というか、本書を第三章まで読んだらそこに気づけるのですよ。権力は被支配者が支えている、なんてところからどんどん繋がっていきました。自由が好きで大切だと思うならば、本書は面白く読める本です(少々難しいところはあるにはあるのですが)。

個性だとか多様性だとか、もっと育てようと言いながらも、それらは権力の手のひらの上でならばね、という注釈がこの社会ではついている。権力、マジョリティ、秩序というものはそういうものなのです。いわゆる、「はみださない範囲で」という都合の良い注釈がつきます。鎖国してたのなら通用するのでしょうけども。

国の競争力を上げるならば、国・権力・マジョリティ・秩序の側がもっとリスクをとらないといけなくないでしょうか。堅牢な安心の城であれこれやっても、それが通用するのは鎖国みたいな閉じた世界でだけです。ある程度、泳がせないと、はみ出させないと、何か生まれたりしません。

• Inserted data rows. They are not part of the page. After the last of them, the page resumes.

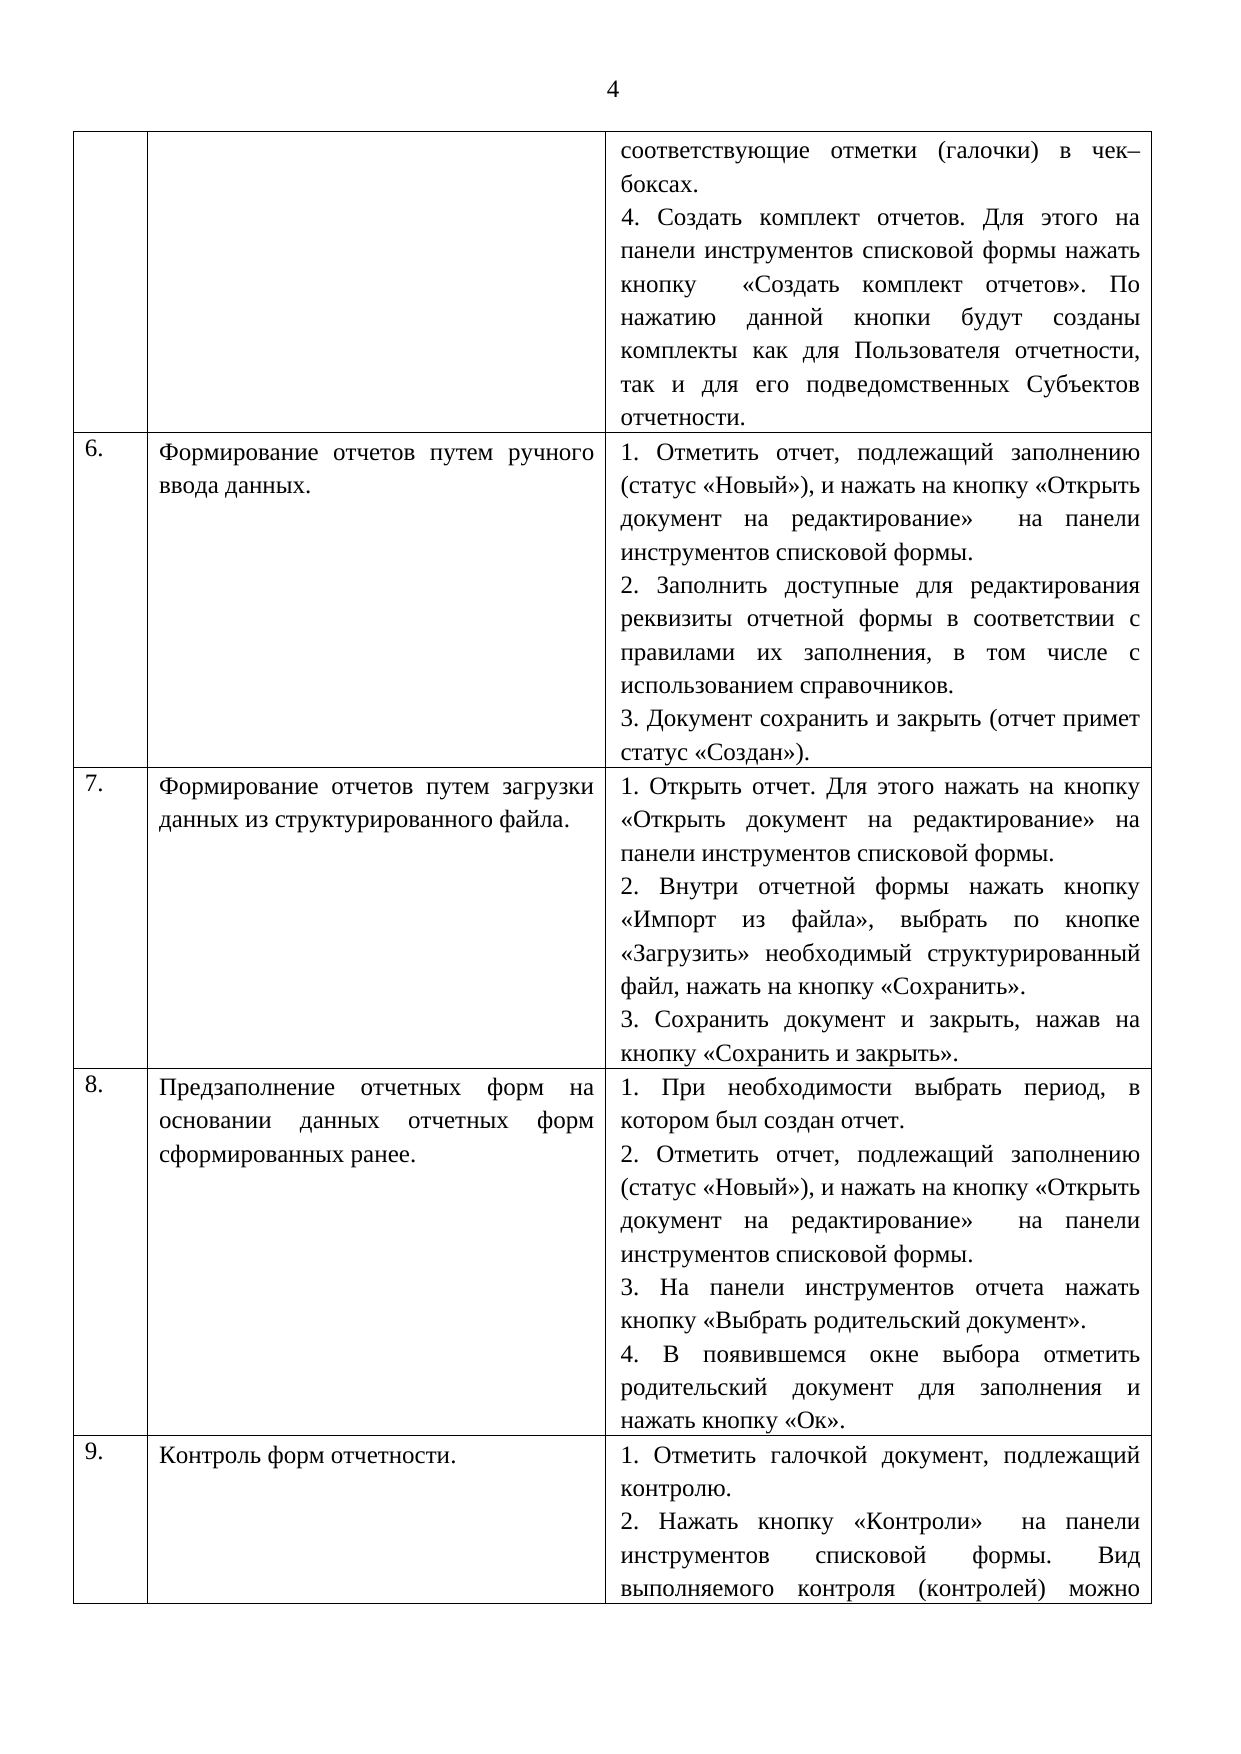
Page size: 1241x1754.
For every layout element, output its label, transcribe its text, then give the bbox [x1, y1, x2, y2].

table_cell 1. Отметить отчет, подлежащий заполнению (статус «Новый»), и нажать на кнопку «Открыть документ на редактирование» на панели инструментов списковой формы. 2. Заполнить доступные для редактирования реквизиты отчетной формы в соответствии с правилами их заполнения, в том числе с использованием справочников. 3. Документ сохранить и закрыть (отчет примет статус «Создан»). [606, 433, 1151, 767]
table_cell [606, 132, 1151, 432]
table_cell 1. Открыть отчет. Для этого нажать на кнопку «Открыть документ на редактирование» на панели инструментов списковой формы. 2. Внутри отчетной формы нажать кнопку «Импорт из файла», выбрать по кнопке «Загрузить» необходимый структурированный файл, нажать на кнопку «Сохранить». 3. Сохранить документ и закрыть, нажав на кнопку «Сохранить и закрыть». [606, 768, 1151, 1068]
table_cell 7. [74, 768, 147, 1068]
table_cell 8. [74, 1069, 147, 1435]
table_cell 5. [74, 132, 147, 432]
table_cell 6. [74, 433, 147, 767]
table_cell Предзаполнение отчетных форм на основании данных отчетных форм сформированных ранее. [148, 1069, 605, 1435]
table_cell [148, 132, 605, 432]
table_cell 9. [74, 1436, 147, 1603]
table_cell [606, 1436, 1151, 1603]
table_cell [148, 1436, 605, 1603]
table_cell 1. При необходимости выбрать период, в котором был создан отчет. 2. Отметить отчет, подлежащий заполнению (статус «Новый»), и нажать на кнопку «Открыть документ на редактирование» на панели инструментов списковой формы. 3. На панели инструментов отчета нажать кнопку «Выбрать родительский документ». 4. В появившемся окне выбора отметить родительский документ для заполнения и нажать кнопку «Ок». [606, 1069, 1151, 1435]
table_cell Формирование отчетов путем загрузки данных из структурированного файла. [148, 768, 605, 1068]
table_cell Формирование отчетов путем ручного ввода данных. [148, 433, 605, 767]
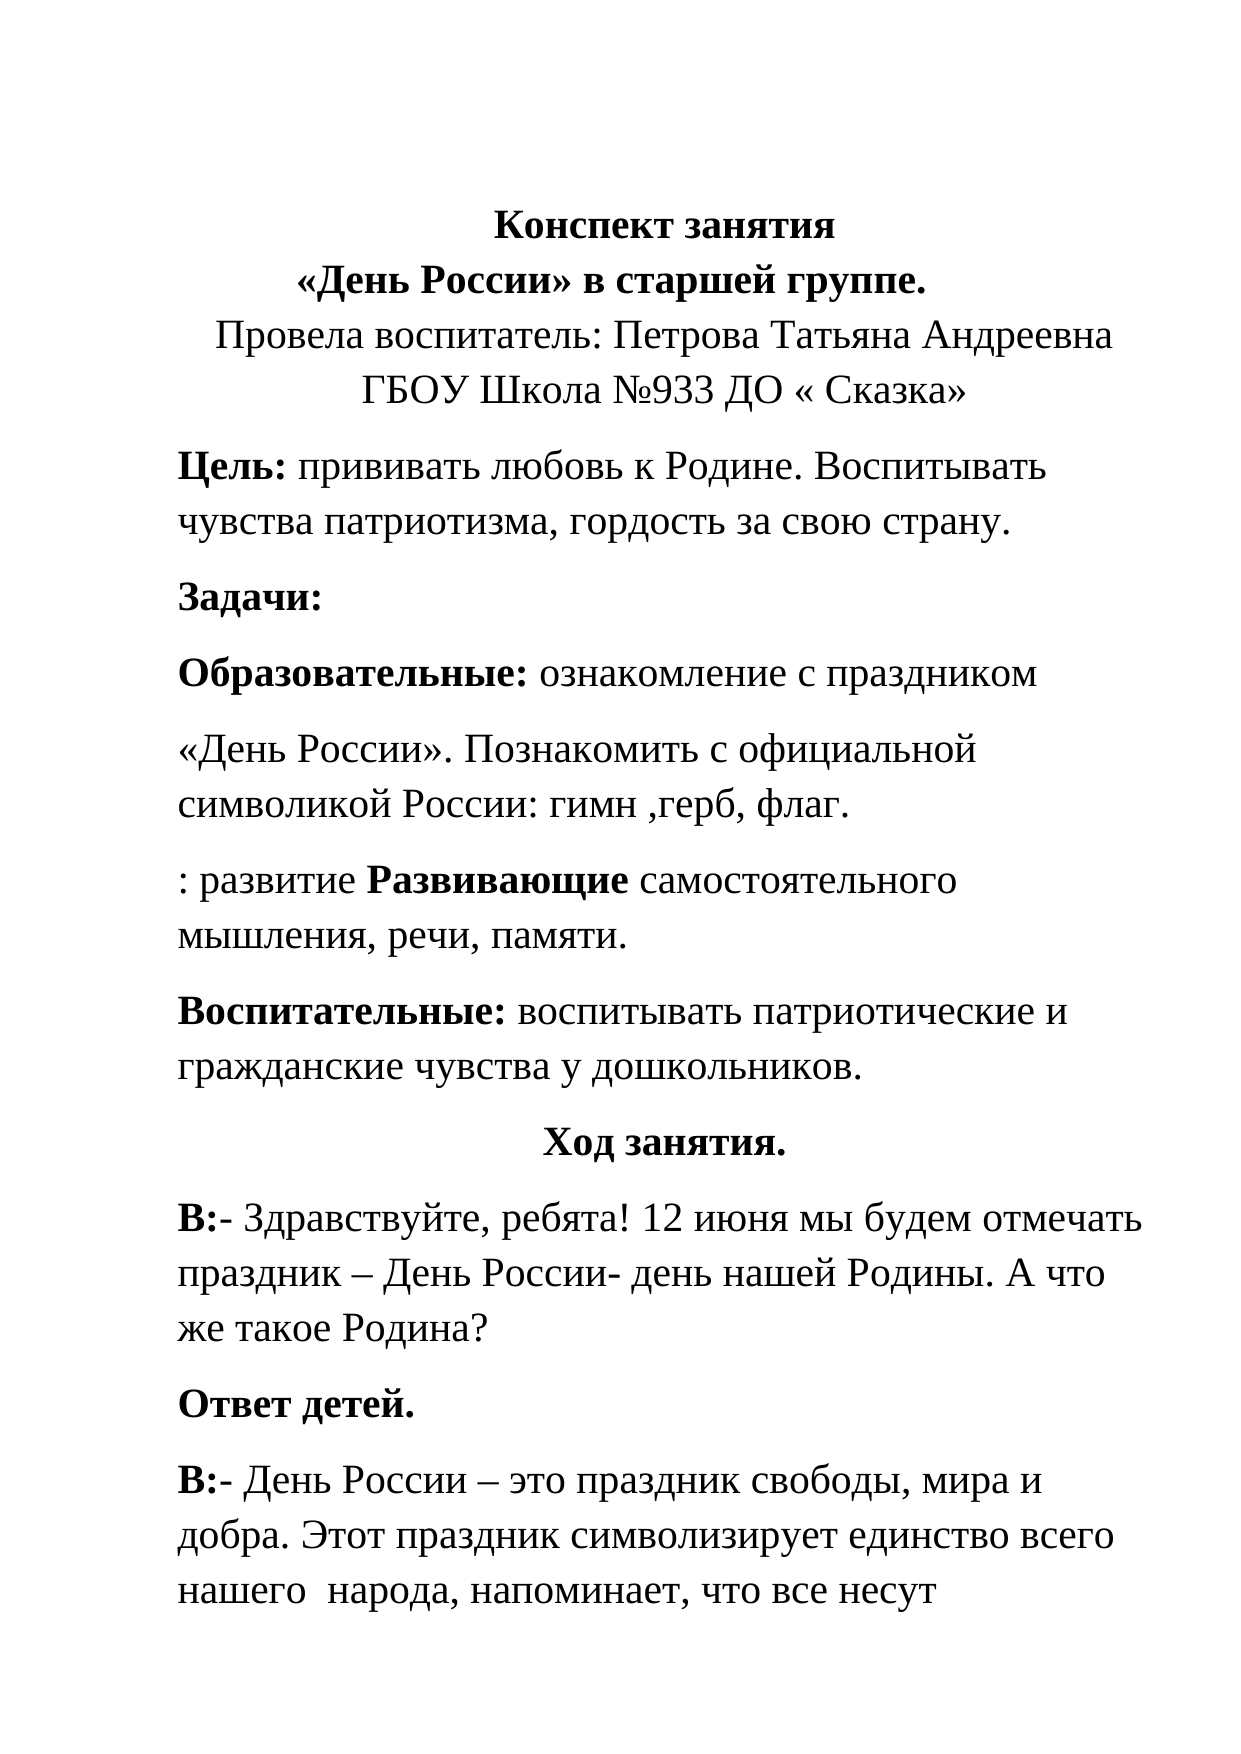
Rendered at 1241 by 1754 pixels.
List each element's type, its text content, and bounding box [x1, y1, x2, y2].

text Ответ детей. [177, 1379, 1152, 1427]
text В:- Здравствуйте, ребята! 12 июня мы будем отмечать праздник – День России- день нашей Родины. А что же такое Родина? [177, 1193, 1152, 1351]
text «День России». Познакомить с официальной символикой России: гимн ,герб, флаг. [177, 724, 1152, 827]
text Цель: прививать любовь к Родине. Воспитывать чувства патриотизма, гордость за свою страну. [177, 441, 1152, 544]
text Образовательные: ознакомление с праздником [177, 648, 1152, 696]
text Задачи: [177, 572, 1152, 620]
text : развитие Развивающие самостоятельного мышления, речи, памяти. [177, 855, 1152, 958]
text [177, 1455, 1152, 1613]
text Ход занятия. [177, 1117, 1152, 1165]
text Конспект занятия «День России» в старшей группе. Провела воспитатель: Петрова Татьяна Андреевна ГБОУ Школа №933 ДО « Сказка» [177, 199, 1152, 413]
text Воспитательные: воспитывать патриотические и гражданские чувства у дошкольников. [177, 986, 1152, 1089]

国・権力・規律・マジョリティ・秩序を重視しすぎたあと、どうなるか。考えてみたら貧しい軍事国家になるんじゃないのか。自然にそういうイメージが湧くのだけれど。権力・規律・マジョリティ・秩序のどんな部分が良くないかって、それらにそぐわないものを排除したり矯正したりするところなんですよね、返す返す言いますが。

最後に。

脱構築といった現代思想の出番って、日本では待望されるべきものなんじゃないでしょうか。現代思想の考え方やそれに促される姿勢、そして自覚的でいられることが、日本人の栄養素として不足しているんじゃないか。日本人としての群れがバージョンアップしてちょっと変わっていくためには、ですね。

でもみんな、自分が生きることに精一杯で、「それどころじゃねーんだ」なんでしょう。生きることに精一杯同士で競争して、足を引っ張ったりし合ってもいますし。そうやって疲弊している民衆は支配しやすそうで、そういう民衆はただ時の流れに乗っかって生きてしまうのかもしれない。自戒を込めて、になりました。